Kisah hagiografi melaporkan hal berikut tentang persiapan pertempuran dengan Swedia: pemimpin musuh “... datang ke Neva, mabuk kegilaan, dan mengirim duta besarnya, dengan bangga, ke Novgorod kepada Pangeran Alexander, dengan mengatakan: “Jika kamu bisa, membela diri, karena aku sudah berada di sini dan merusak tanah milikmu.” Alexander, setelah mendengar kata-kata seperti itu, hatinya membara dan memasuki Gereja Hagia Sophia, dan, sambil berlutut di depan altar, mulai berdoa dengan air mata: “Tuhan Yang Maha Mulia, Tuhan yang Maha Benar, Tuhan yang Maha Besar, Tuhan yang perkasa dan kekal, yang menciptakan langit dan bumi dan menetapkan batas-batas umat, Engkau perintahkan untuk hidup tanpa melampaui batas orang lain.” Dan, mengingat kata-kata nabi, dia berkata: “Hakim, Tuhan, mereka yang menyakitiku dan melindungi mereka dari orang-orang yang melawanku, ambillah senjata dan perisai dan berdirilah untuk membantuku.” Dan, setelah selesai berdoa, dia berdiri dan membungkuk kepada uskup agung. Uskup Agung saat itu adalah Spyridon, dia memberkatinya dan membebaskannya. Sang pangeran, meninggalkan gereja, menyeka air matanya dan berkata, untuk menyemangati pasukannya: “Tuhan tidak berkuasa, tetapi dalam kebenaran.”

Kamp Swedia terletak di dekat pertemuan Sungai Izhora dan Neva. Ia diserang pasukan Rusia pada Minggu, 15 Juli sekitar pukul 10 pagi. Pertempuran berlangsung selama berjam-jam. Pada akhirnya, Swedia tidak tahan dengan pertempuran dan bergerak menuju kapal, menyerahkan jembatan mereka ke pantai.
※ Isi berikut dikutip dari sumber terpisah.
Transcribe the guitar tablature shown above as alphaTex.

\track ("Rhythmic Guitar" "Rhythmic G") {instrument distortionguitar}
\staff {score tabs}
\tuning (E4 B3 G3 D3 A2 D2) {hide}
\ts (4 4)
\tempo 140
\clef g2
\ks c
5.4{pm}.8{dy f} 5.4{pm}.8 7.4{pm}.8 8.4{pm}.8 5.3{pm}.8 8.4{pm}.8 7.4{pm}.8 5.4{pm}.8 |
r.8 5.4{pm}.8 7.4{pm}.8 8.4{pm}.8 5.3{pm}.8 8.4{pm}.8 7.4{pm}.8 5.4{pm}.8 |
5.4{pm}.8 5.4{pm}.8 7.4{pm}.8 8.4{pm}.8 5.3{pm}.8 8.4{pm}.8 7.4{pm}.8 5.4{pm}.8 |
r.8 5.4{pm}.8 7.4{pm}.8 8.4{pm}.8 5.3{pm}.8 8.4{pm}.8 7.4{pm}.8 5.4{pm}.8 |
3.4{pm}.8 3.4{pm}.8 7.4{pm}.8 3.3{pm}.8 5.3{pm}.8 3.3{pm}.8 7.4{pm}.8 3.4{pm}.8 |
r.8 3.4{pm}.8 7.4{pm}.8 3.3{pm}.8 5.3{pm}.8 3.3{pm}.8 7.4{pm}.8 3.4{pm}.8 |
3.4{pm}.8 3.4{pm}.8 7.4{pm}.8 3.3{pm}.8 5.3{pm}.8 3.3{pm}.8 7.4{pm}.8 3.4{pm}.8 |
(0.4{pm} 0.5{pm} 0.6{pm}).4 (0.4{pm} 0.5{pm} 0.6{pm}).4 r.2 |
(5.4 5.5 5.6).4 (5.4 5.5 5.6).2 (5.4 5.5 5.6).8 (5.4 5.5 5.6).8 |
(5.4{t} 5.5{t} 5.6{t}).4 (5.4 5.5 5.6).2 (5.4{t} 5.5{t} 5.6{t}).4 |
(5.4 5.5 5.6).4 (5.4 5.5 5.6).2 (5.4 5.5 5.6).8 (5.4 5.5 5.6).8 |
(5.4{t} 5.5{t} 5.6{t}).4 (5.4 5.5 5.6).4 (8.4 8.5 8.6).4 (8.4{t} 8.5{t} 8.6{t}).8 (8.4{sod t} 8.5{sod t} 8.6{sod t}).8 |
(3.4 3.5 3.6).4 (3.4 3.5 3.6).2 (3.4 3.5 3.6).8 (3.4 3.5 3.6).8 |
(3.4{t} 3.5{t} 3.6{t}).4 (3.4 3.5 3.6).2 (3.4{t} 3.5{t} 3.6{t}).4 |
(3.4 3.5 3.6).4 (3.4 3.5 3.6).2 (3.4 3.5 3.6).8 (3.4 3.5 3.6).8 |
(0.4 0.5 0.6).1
Mereka harus mengisi dua kapal dengan mayat prajurit bangsawan (“vyatshie”), dan yang lainnya, menurut sumber-sumber Rusia, dikuburkan di lubang umum “tak terhitung”.

Kemenangan itu membawa ketenaran besar bagi Alexander Yaroslavich. Keberhasilan ini menambahkan julukan kehormatan “Nevsky” pada nama sang pangeran.